Ama adamlar yine umursamıyorlar. (Sayın Adnan Oktar’ın
13 Mayıs 2011 tarihli saat 11:00’deki A9 TV röportajından)
Ekranda
resimlerini gördüğünüz kişilerin kimi sanat dünyasının parlak yıldızlarıydı. Milyonlarca
sevenleri vardı. Tüm dünya onları
tanıyordu. Kimi siyasetçi, kimi gazeteci, kimi fabrikatördü. Kimi genç kimi ise yaşlıydı. Ortak noktaları ise tekti. Hepsinin hayatları
hiç beklemediklari bir anda sona erdi. Tıpkı onlardan önce gelip geçenler
gibi...
Şu an
ekranda resmini gördüğünüz kişi de yakın zamanda vefat eden Steve Jobs.

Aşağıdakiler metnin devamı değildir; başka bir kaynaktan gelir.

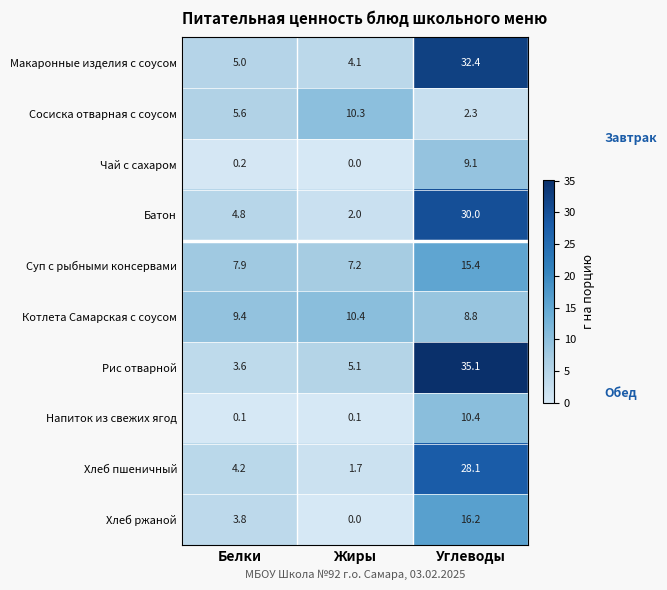

Where does the Батон series first go above 4?

Белки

Dünyanın bir numaralı teknoloji şirketinin
yöneticisiydi. Birçok kez dünyanın en
güçlü, en başarılı işadamı seçildi, hakkında kitaplar
yazıldı, çok zengindi ve zekiydi. Yönettiği firmayı zirveye çıkardığı
yıllarda pankreas kanserine yakalandı.
Yedi yıl süren hastalığı sonrasında 56 yaşında öldü. Ölüm, günümüzden önce yaşayanların da şu anda yaşamakta olanların da kesinlikle başlarına gelmiş ya da gelecek olan kesin bir sondur .De ki: "Elbette sizin kendisinden kaçtığınız ölüm, şüphesiz sizinle karşılaşıp-buluşacaktır. Sonra gaybı da, müşahede edilebileni de bilen (Allah) a döndürüleceksiniz; O da size yaptıklarınızı haber verecektir." (Cuma Suresi, 8)

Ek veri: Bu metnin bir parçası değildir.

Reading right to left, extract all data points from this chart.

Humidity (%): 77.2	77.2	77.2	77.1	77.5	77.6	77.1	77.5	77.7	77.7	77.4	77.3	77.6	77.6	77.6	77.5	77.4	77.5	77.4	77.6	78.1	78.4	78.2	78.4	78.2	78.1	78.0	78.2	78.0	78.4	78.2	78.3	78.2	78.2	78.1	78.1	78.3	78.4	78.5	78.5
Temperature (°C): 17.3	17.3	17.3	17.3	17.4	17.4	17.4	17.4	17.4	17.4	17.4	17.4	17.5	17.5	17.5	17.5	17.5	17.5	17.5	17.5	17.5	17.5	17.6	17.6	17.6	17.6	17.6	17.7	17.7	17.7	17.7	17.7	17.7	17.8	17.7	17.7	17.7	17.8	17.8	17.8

Bu cenaze törenine katılan insanlar da bir gün defnedilen kişiyle aynı konumda olacaktır.
Peki ya siz!
Hiç düşündünüz mü?
Muhtemelen bu filmi izleyen insanların arasında da genç yaşta veya hiç beklemedikleri bir anda ölecek olan kişiler var.
Siz de bu insanlardan biri olabilirsiniz!
Ey iman edenler, Allah'tan korkun. Herkes yarın için neyi
takdim ettiğine baksın. Allah'tan korkun. Hiç şüphesiz Allah, yaptıklarınızdan
haberdardır. (Haşr Suresi, 18)
Unutmayın! Ölüm sizi her an yakalayabilir!
O an, belki de şu andır ya da size çok yaklaşmıştır.
Peki siz ölümle birlikte başlayacak olan gerçek hayatınız için hazırlık yaptınız mı?
O an, belki de şu andır ya da size çok yaklaşmıştır.
Peki siz ölümle birlikte başlayacak olan gerçek hayatınız için hazırlık yaptınız mı?